D. Georgia-Pacific shall provide sufficient working capital and lines and sources of credit to continue to maintain the Georgia-Pacific AFH Tissue Business as an economically viable and competitive, ongoing business, consistent with the requirements of Sections V(A) and V(B).

E. Georgia-Pacific shall take all steps necessary to ensure that all the assets of the Georgia-Pacific AFH Tissue Business are fully maintained in operable condition at no less than current capacity and sales, and shall maintain and adhere to normal repair and maintenance schedules for those assets.

F. Defendants shall not, except as part of a divestiture approved by the United States in accordance with the terms of the proposed Final Judgment, remove, sell, lease, assign, transfer, pledge or otherwise dispose of any of the Georgia-Pacific AFH Tissue Business.

G. Defendants shall maintain, in accordance with sound accounting principles, separate, accurate and complete financial ledgers, books and records that report on a periodic basis, such as the last business day of every month, consistent with past practices, the assets, liabilities, expenses, revenues and income of the Georgia-Pacific AFH Tissue Business.

H. Defendants shall take no action that would jeopardize, delay, or impede the sale of the Georgia-Pacific AFH Tissue Business.

I. Georgia-Pacific's employees with primary responsibility for the Georgia-Pacific AFH Tissue Business shall not be transferred or reassigned to other areas within the company except for transfer bids initiated by employees pursuant to defendants' regular, established job posting policy.
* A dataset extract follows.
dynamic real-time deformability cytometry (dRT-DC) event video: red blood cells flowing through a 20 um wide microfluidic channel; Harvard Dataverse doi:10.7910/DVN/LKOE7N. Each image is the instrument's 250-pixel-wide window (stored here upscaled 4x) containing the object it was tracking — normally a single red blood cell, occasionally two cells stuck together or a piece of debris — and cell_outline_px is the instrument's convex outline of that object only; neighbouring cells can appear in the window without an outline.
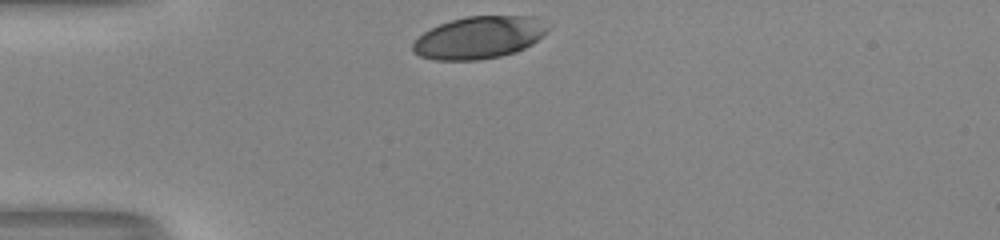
{"species": "human", "species_latin": "Homo sapiens", "temperature_condition": "room temperature", "stored_images_in_passage": 29, "camera_frame_rate_fps": 3000, "um_per_image_px": 0.085, "donor": {"sex": "male"}, "frame": {"image": 1, "passage_image": 1, "time_ms": 0.0, "image_size_px": [1000, 240], "cell_outline_px": [[548, 28], [532, 44], [516, 52], [500, 56], [476, 60], [436, 60], [420, 56], [412, 52], [412, 44], [424, 32], [440, 24], [452, 20], [468, 16], [536, 16]], "centroid_in_image_um": [40.69, 3.19], "position_along_channel_um": 44.3, "area_um2": 32.89}}
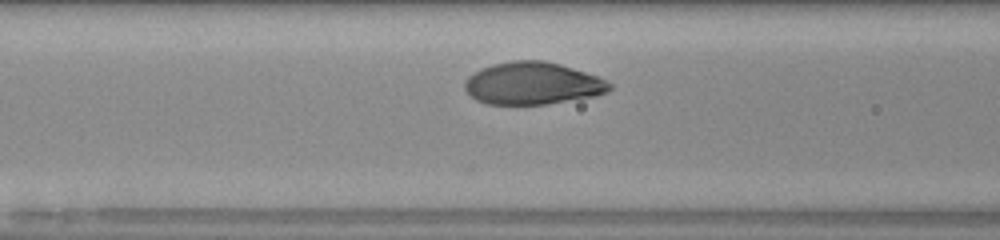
{"frame": {"image": 2, "passage_image": 9, "time_ms": 2.667, "image_size_px": [1000, 240], "cell_outline_px": [[612, 88], [608, 92], [596, 96], [548, 104], [488, 104], [476, 100], [464, 88], [464, 80], [468, 76], [480, 68], [492, 64], [512, 60], [544, 60], [560, 64], [596, 76], [612, 84]], "centroid_in_image_um": [45.25, 7.08], "position_along_channel_um": 121.3, "area_um2": 35.84}}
Defendant shall provide the United States with ten (10) calendar days notice of such transfer.

J. Prior to consummation of their transaction, defendants shall appoint Lee M. Bingham to oversee the Georgia-Pacific AFH Tissue Business, and to be responsible for defendants' compliance with this section. This person shall have complete managerial responsibility for the Georgia-Pacific AFH Tissue Business, subject to the provisions of this Final Judgment. In the event such person is unable to perform his duties, defendants shall appoint, subject to the approval of the United States, a replacement within ten (10) working days. Should defendants fail to appoint a replacement acceptable to the United States within this time period, the United States shall appoint a replacement.
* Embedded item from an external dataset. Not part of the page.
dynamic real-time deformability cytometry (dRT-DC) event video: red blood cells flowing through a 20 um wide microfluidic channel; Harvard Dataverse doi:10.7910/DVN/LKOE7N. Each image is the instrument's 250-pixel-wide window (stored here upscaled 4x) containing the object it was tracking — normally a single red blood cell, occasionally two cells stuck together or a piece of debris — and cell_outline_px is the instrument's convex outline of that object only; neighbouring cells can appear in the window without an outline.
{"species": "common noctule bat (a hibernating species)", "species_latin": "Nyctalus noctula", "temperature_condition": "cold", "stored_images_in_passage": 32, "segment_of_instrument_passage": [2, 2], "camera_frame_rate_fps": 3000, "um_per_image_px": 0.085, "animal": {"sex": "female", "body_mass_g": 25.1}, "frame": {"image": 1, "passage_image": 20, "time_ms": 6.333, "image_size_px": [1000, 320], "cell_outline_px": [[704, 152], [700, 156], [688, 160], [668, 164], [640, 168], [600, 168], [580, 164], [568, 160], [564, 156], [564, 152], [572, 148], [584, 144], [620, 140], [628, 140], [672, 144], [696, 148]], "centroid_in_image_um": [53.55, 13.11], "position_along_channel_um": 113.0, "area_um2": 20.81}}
K. Defendants shall take no action that would interfere with the ability of any trustee appointed pursuant to the Final Judgment to monitor and complete the divestiture pursuant to the Final Judgment to a purchaser or purchasers acceptable to the United States.

L. This Hold Separate Stipulation and Order shall remain in effect until consummation of the divestiture required by the proposed Final Judgment or until further order of the Court.

Dated: November _21_, 2000



    Respectfully submitted,


FOR PLAINTIFF
UNITED STATES OF AMERICA

_______________/"s"/________________
Justin M. Dempsey, Esq.
U.S. Department of Justice
Antitrust Division
Litigation II Section
1401 H Street, NW
Suite 3000
Washington, DC 20530
(202) 307-5815

FOR DEFENDANT
GEORGIA-PACIFIC CORPORATION

_______________/"s"/________________
Wayne Dale Collins, Esq.
Shearman & Sterling
Lexington Avenue
New York, NY 10022
(212) 848-4127

FOR DEFENDANT
FORT JAMES CORPORATION

_______________/"s"/________________
Ilene Knable Gotts, Esq.
Wachtell, Lipton, Rosen & Katz
51 W. 52nd Street
New York, NY 10019
(212) 403-1247




O R D E R

IT IS SO ORDERED by the Court, this _21st_ day of November, 2000.